The record of his two terms as taoiseach is mixed. Eoghan Murphy, who managed his leadership campaign, was given the task of addressing the burgeoning housing crisis. It was not a success. Reform of the health service remained frustratingly slow. But the economy continued to recover, driven by foreign direct investment. And he was closely associated in the public mind with the successful social changes wrought by the referendums on marriage equality and abortion rights.
His political skills were apparent during two great external shocks for the country. His Government managed to keep its EU allies in lockstep with Irish interests throughout the convulsions that followed the Brexit referendum and he scored a personal political coup with the last-minute agreement with Boris Johnson in November 2019 that led to the Northern Ireland protocol. Just a few months later, his blunt, calm explanation of the medical realities posed by Covid in an address to the nation provided a stark contrast with the vacillation and confusion that was happening at the same time in London and Washington.
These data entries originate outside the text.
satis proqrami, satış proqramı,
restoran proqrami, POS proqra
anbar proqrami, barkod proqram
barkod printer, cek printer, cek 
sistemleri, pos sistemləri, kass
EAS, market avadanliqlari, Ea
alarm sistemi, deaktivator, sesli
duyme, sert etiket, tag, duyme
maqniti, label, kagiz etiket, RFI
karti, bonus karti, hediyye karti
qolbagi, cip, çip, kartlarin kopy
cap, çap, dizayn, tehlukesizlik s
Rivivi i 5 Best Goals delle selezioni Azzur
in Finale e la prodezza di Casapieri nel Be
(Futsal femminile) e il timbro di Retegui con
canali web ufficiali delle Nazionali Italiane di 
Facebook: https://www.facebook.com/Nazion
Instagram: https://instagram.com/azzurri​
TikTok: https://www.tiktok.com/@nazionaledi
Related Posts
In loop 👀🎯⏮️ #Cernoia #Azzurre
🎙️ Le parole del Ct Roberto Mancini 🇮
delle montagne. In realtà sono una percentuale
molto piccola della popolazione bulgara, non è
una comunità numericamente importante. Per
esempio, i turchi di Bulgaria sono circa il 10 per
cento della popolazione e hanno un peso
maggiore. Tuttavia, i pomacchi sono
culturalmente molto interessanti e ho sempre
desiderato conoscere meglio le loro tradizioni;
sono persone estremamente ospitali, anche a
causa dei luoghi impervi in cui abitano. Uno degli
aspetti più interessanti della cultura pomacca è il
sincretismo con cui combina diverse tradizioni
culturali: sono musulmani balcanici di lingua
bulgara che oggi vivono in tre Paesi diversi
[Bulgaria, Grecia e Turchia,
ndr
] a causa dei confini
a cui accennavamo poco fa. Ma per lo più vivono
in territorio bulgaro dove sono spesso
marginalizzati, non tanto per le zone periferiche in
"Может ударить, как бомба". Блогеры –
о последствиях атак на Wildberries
The three-way Coalition that was finally formed in the summer of 2020 has continued the expansion in Government spending initiated during Covid on the back of buoyant windfall revenues from corporation tax. As the centre of political gravity has shifted to the left, Varadkar’s Fine Gael has followed, despite its continuing theoretical commitment to centre-right policies. Where that leaves the party under any future leader is hard to discern. What is clear, though, is that hopes that Varadkar would inject new energy and purpose into the party on his return to the Taoiseach’s office in December 2022 have failed to materialise. The party’s poll numbers remain stagnant and the steady drip of TDs standing down before the next election is sapping morale further.
The manner of Varadkar’s parting also breaks new political ground. With the exception of Éamon de Valera and Sean Lemass, taoisigh who left office did so either following sustained periods of political pressure, often from within their parties, or after electoral defeat. De Valera and Lemass were old men when they resigned; at 45, Varadkar is now the youngest Taoiseach to leave the office as well as the youngest to be appointed. He appears to have surprised everyone in the process.
His 13 consecutive years at the Cabinet table represent a joint record (alongside Simon Coveney) for any Fine Gael politician in the history of the State. That fact may explain, in part at least, his decision. There has been much coverage lately of the stresses and toxicity that are causing many elected politicians to leave the profession. So perhaps we should not be surprised that the man in the most pressurised job of all should make the call to step down.